抜き出した文章:

------------------------------------------------------------

人生はクローズアップで見れば悲劇だが、ロングショットで見れば喜劇だ

 「ライムライト」「独裁者」「モダンタイムス」...彼の作品は喜劇と悲劇あるいは一抹の哀愁が立体的に織りなして出来上がっている。こんな俳優・監督・作曲家は2度と現れないのだろうか?

 チャップリンが作曲家だということをわたしは数日前まで知らなかった。映画『ライムライト』の「エターナリー」や『モダンタイムス』の「スマイル」という主題歌はチャップリンの作曲だ。チャップリンが監督した最後の映画『伯爵夫人』のテーマ曲「愛のセレナーデ」も彼の作曲。どれもメロディーの美しさの中に陰りがある。作曲家としても才能に恵まれていた。ミュージックホールの売れない歌手だった母親の手ほどきの影響が大きい。5歳のころから舞台で母親の代役をすることがあった。小さな子が、上手に歌い演技する姿が愛らしかったのだろうな。

 金子みすゞの「大漁」という詩が大好きだ。なかなか怖いものがあるが、チャップリンの名言で彼女のこの詩を思い出した。視点がよく似ている。

------------------------------------------------------------

使えるデータ:
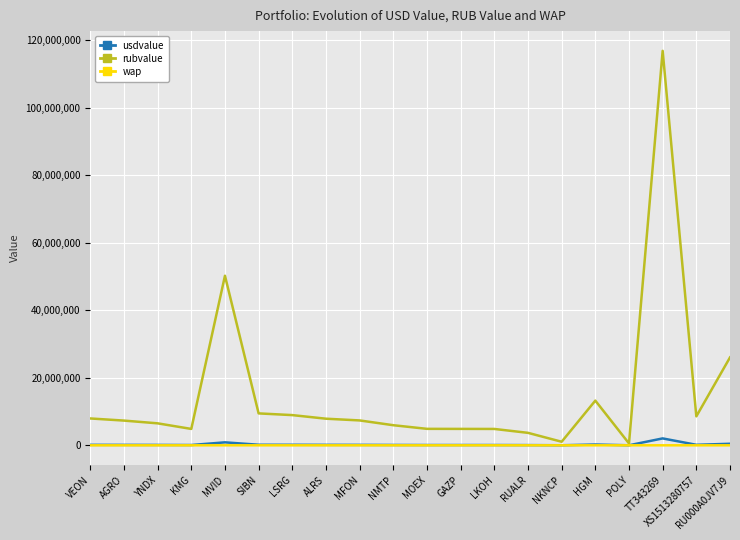

Is it true that rubvalue equals 7881280.1 at ALRS?

True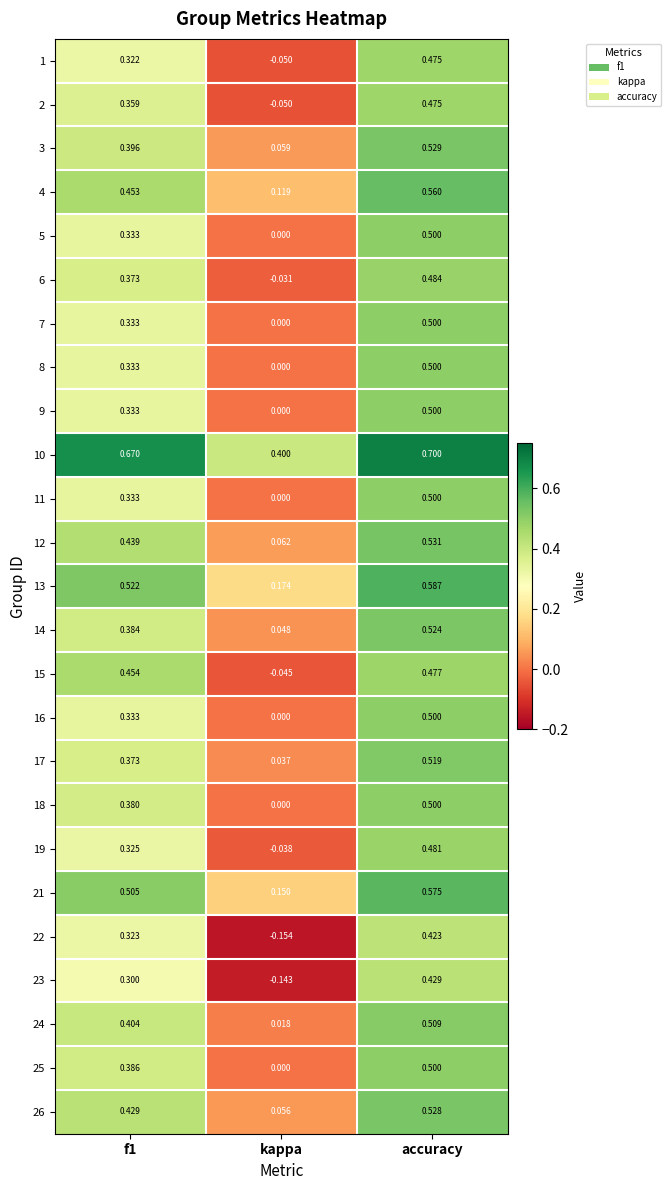

At which category does the chart reach its minimum across all series?

kappa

------------------------------------------------------------

課題:
1. 次の(a)〜(c)がチャップリンについての文章と合うかどうか、それぞれ「はい」か「いいえ」で答え、決め手になる文章の言葉を一字も変えずに引いてください。(a) 書き手はずっと前からチャップリンが作曲家だと知っていた。(b) 「スマイル」は『モダンタイムス』の主題歌で、チャップリンが作曲した。(c) チャップリンは10歳のころから舞台で母親の代役をすることがあった。
2. チャップリンについての文章を三つの文にまとめてください。
3. チャップリンについての文章を、最後の文のあとから書き継いでください。

課題ごとの答え:
1.
(a) いいえ。「チャップリンが作曲家だということをわたしは数日前まで知らなかった。」
(b) はい。「映画『ライムライト』の「エターナリー」や『モダンタイムス』の「スマイル」という主題歌はチャップリンの作曲だ。」
(c) いいえ。「5歳のころから舞台で母親の代役をすることがあった。」

2. チャップリンの作品は、喜劇と悲劇、あるいは一抹の哀愁が立体的に織りなしてできている。書き手は数日前に彼が作曲家でもあると知り、「エターナリー」「スマイル」「愛のセレナーデ」といった曲には、メロディーの美しさの中に陰りがあると感じている。その才能には、ミュージックホールの売れない歌手だった母親の手ほどきの影響が大きく、書き手はチャップリンの名言から金子みすゞの詩「大漁」を思い出した。

3.
   大漁
 朝焼け小焼けだ(あさやけこやけだ)
 大漁だ(たいりょうだ)
 大羽鰮の(おおばいわしの)
 大漁だ
 浜は祭りのようだけど
 海の中では何万の
 鰮のとむらい
 するだろう

金子みすゞの詩歌って踊って

<余談:ヒットラーとチャップリン>
 4日違いで生まれたチャップリンとヒットラー。映画『独裁者』は1940年に作品で、その構想は第2次世界大戦勃発前になされていた。ナチズムが吹き荒れている最中に、チャップリンは映画『独裁者』を製作して封切った。たいへんな反骨精神である。
 わたしはあの映画は戦後の作品だと勘違いしていた。あまりに危険すぎるからだ。ナチスは、チャップリンがユダヤ人だというキャンペーンを試みたが、教会の記録を遡ってもユダヤ人が出てこなかったようだ。
 俳優、映画監督、作曲家、どれをとっても超一流の人。
 チャップリンほどではないが、ときにそういういくつもの才能に恵まれた人がいる。歓びが大きい分だけ苦労の谷も深くなる、かわいそうだ。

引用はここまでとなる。